■ Stated problem
Pull the lines from the listing below and reproduce them unchanged, beginning at the line that contains "county / district: Kaui" and stopping after the line that contains "name author: Benth.".
:: Data for the task
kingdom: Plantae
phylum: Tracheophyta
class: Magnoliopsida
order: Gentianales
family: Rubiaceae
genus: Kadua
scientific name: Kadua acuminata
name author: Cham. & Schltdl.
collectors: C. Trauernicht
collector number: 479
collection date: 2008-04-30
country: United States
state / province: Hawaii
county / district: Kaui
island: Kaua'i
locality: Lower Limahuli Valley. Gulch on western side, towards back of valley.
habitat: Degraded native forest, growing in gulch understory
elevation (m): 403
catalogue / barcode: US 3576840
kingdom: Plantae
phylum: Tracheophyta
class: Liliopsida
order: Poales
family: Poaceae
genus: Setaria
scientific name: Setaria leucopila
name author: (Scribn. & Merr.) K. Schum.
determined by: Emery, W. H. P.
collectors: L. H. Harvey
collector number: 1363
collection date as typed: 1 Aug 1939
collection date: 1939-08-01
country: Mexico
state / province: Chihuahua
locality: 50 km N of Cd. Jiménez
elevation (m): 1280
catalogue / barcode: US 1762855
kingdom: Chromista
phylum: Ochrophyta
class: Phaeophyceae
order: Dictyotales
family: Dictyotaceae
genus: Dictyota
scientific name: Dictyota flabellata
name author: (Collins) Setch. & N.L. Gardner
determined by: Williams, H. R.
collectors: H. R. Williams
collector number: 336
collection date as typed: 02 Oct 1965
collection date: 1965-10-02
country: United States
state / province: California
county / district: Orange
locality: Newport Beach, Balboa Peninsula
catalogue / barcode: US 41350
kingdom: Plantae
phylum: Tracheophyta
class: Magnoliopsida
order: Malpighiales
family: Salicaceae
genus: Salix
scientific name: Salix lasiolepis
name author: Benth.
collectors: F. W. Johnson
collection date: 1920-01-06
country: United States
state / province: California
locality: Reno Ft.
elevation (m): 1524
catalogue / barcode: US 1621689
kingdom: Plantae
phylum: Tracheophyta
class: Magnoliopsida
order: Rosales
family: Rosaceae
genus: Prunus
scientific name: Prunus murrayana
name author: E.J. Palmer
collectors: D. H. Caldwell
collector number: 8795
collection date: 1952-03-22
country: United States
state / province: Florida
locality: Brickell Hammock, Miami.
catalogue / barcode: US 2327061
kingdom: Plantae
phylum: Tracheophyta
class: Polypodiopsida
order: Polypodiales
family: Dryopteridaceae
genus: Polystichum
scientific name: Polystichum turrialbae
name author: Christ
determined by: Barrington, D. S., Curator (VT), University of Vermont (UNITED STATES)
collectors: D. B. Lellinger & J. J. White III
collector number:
::::
■ Correct response
county / district: Kaui
island: Kaua'i
locality: Lower Limahuli Valley. Gulch on western side, towards back of valley.
habitat: Degraded native forest, growing in gulch understory
elevation (m): 403
catalogue / barcode: US 3576840
kingdom: Plantae
phylum: Tracheophyta
class: Liliopsida
order: Poales
family: Poaceae
genus: Setaria
scientific name: Setaria leucopila
name author: (Scribn. & Merr.) K. Schum.
determined by: Emery, W. H. P.
collectors: L. H. Harvey
collector number: 1363
collection date as typed: 1 Aug 1939
collection date: 1939-08-01
country: Mexico
state / province: Chihuahua
locality: 50 km N of Cd. Jiménez
elevation (m): 1280
catalogue / barcode: US 1762855
kingdom: Chromista
phylum: Ochrophyta
class: Phaeophyceae
order: Dictyotales
family: Dictyotaceae
genus: Dictyota
scientific name: Dictyota flabellata
name author: (Collins) Setch. & N.L. Gardner
determined by: Williams, H. R.
collectors: H. R. Williams
collector number: 336
collection date as typed: 02 Oct 1965
collection date: 1965-10-02
country: United States
state / province: California
county / district: Orange
locality: Newport Beach, Balboa Peninsula
catalogue / barcode: US 41350
kingdom: Plantae
phylum: Tracheophyta
class: Magnoliopsida
order: Malpighiales
family: Salicaceae
genus: Salix
scientific name: Salix lasiolepis
name author: Benth.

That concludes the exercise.